Der Ex-Securitate-Mann, der unlängst in einer rumänischen Tageszeitung Herta Müller angriff, wird in der Regel als prägnantes Beispiel für die Präsenz von ehemaligen Geheimdienstlern in der rumänischen Wirtschaft gesehen. Zumal er skandalös nahe am Verbrechen verortet werden kann, näher und deutlicher als viele anderen. War er doch am Ende der achtziger Jahre stellvertretender Leiter der Temeswarer Regionalniederlassung des Dienstes. In dieser Funktion war er zuletzt auch an den Unterdrückungsaktivitäten gegen den Dezemberaufstand von 1989 in der Stadt maßgeblich beteiligt. Zeitweise auch an den äußerst brutal geführten Vernehmungen Rebellierender im Temeswarer Untersuchungsgefängnis. Die Betroffenen erinnern sich an ihn als einen primitiven Schläger.
Radu Tinu gehört zu den wenigen Securitate-Offizieren, die nach der Revolutionswende inhaftiert wurden. Er blieb knapp zwei Jahre in Untersuchungshaft, und wurde anschließend, wie er es gerne formuliert, freigesprochen. In Wirklichkeit wurde er mangels Beweisen von einer politisch beeinflussten Justiz, in der bis heute Personen arbeiten, die früher enge Beziehungen zur Securitate unterhielten, auch als Informanten, auf freien Fuß gesetzt. Weder Lustration noch Modernisierung der Justiz sind im EU-Land Rumänien abgeschlossen.
Nach mehreren eher dubiosen und langfristig wenig erfolgreichen Versuchen in der Wirtschaft Fuß zu fassen, wurde ein ehemaliger Securitate-Kollege aus dem rumänischen Süden zu seinem Retter. Es war Ioan Niculae, der es in den Neunzigern mit Agrargeschäften zu einem Mischkonzern beachtlicher Größenordnung gebracht hat. Dazu gehört auch das Versicherungsunternehmen Asirom.
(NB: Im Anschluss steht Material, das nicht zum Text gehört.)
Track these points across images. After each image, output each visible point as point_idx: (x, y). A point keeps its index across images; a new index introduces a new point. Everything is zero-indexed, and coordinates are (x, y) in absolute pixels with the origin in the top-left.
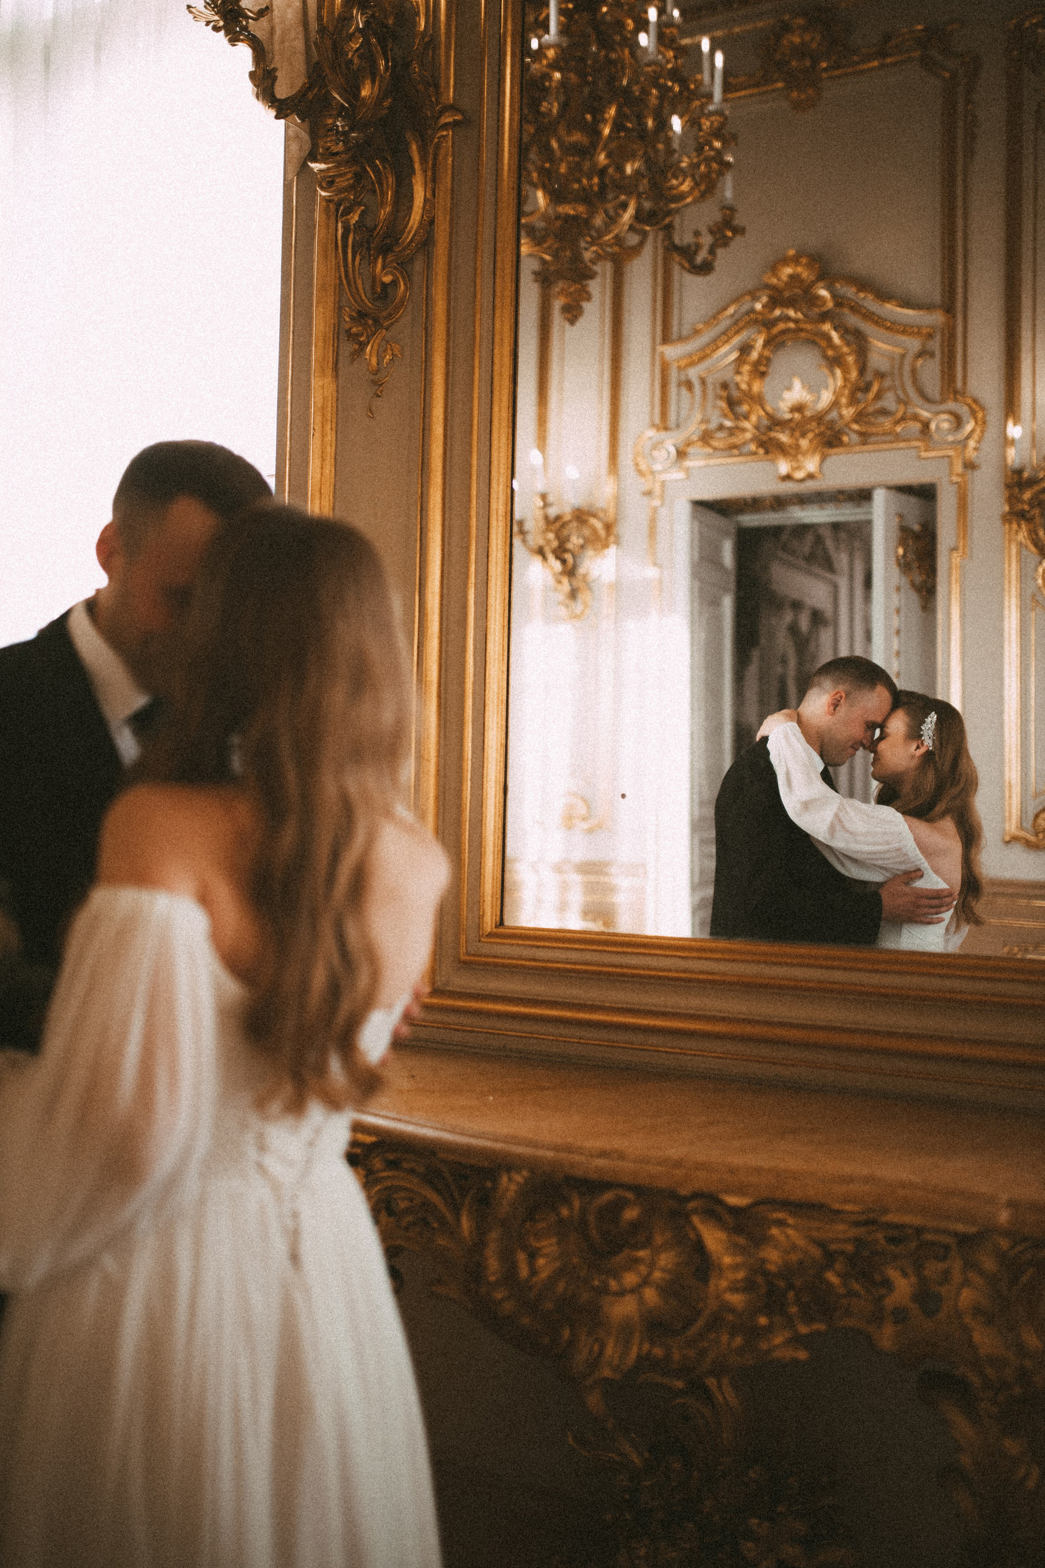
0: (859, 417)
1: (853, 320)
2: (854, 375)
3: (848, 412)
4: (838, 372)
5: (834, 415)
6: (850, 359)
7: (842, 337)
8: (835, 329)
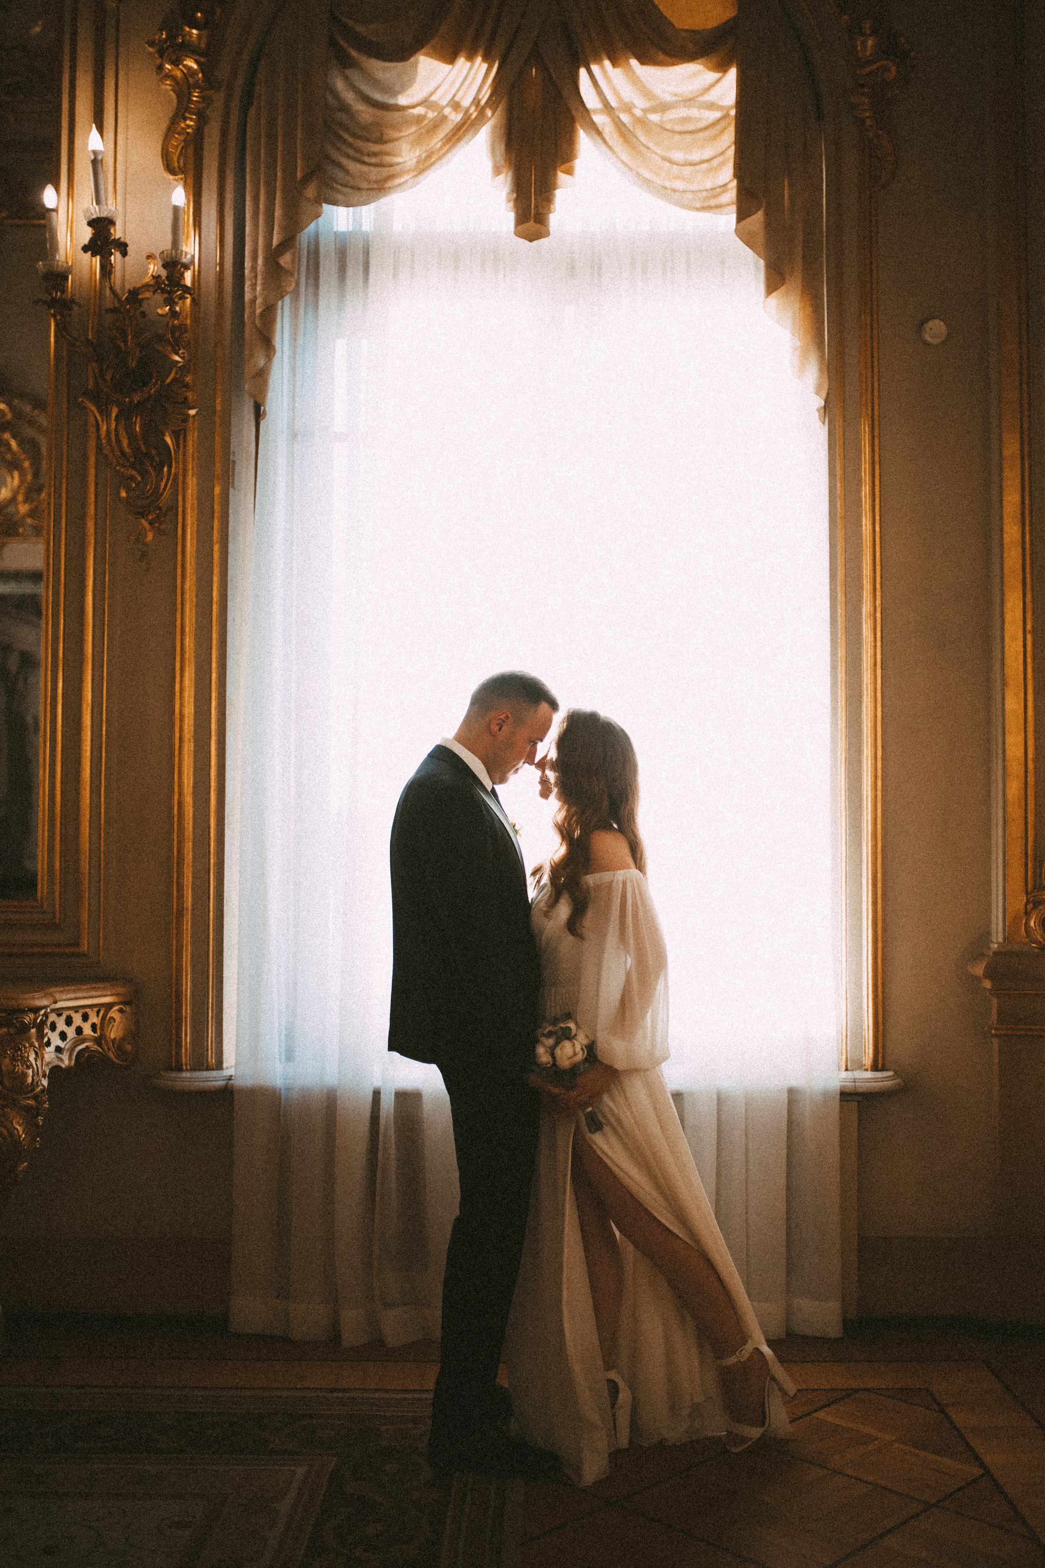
0: (32, 514)
1: (29, 432)
2: (29, 477)
3: (23, 509)
4: (16, 474)
5: (11, 509)
6: (27, 464)
7: (19, 445)
8: (14, 437)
Niculae ernannte seinen Kumpel aus den frühen gemeinsamen Berufsjahren im Donauhafen Alexandria zum Regionaldirektor des Versicherers in Temeswar. Bis hierher, wenig Erstaunliches, nicht mehr als ein weiterer Beweis für das Fortleben alter Seilschaften im heutigen Rumänien.
Gäbe es da nicht noch eine Kleinigkeit: 2007 wird Asirom verkauft, und zwar an die Vienna Insurance Group, was im wesentlichen die gute alte Wiener Städtische ist. Und damit wird es auf ganz andere Weise interessant. Während unsere westliche Öffentlichkeit die mangelhafte Aufarbeitung der Vergangenheit im Ostblock kritisiert und das Fortbestehen alter Strukturen beklagt, wirken an diesen –siehe den vorliegenden Fall Tinu - unsere eigenen westlichen Unternehmen mit. Sei es durch Blauäugigkeit, sei es durch Ignoranz. Die Vienna Insurance Group hat Unternehmen in fast allen osteuropäischen Ländern. Gibt es noch mehr Radu Tinus auf ihren Gehaltslisten?
Um es klarzustellen: Ich verlange hier kein Berufsverbot. Wenn ein Versicherungsunternehmen meint, einen Mann der kommunistischen Staatssicherheit beschäftigen zu müssen, weil der sich mit Lebensversicherungen so gut auskennt, möge es ihn beschäftigen.
Befremdlich ist nur, wenn der betreffende Ex-Securitate-Mann, der seinerzeit bekannte Regimekritiker, wie den Auslöser des Temeswarer Aufstands im Dezember 1989, den Pastor Tökes und die diesjährige Literaturnobelpreisträgerin Herta Müller drangsalierte, und jetzt, - und das ist das Entscheidende - von seinem Versicherungsdirektorensessel aus die Menschenrechtler ein weiteres Mal mit Dreck bewirft, und das zum gleichen Zweck wie damals: Um sie zu diskreditieren. Was die Wiener Städtische bisher dazu sagt? Gar nichts.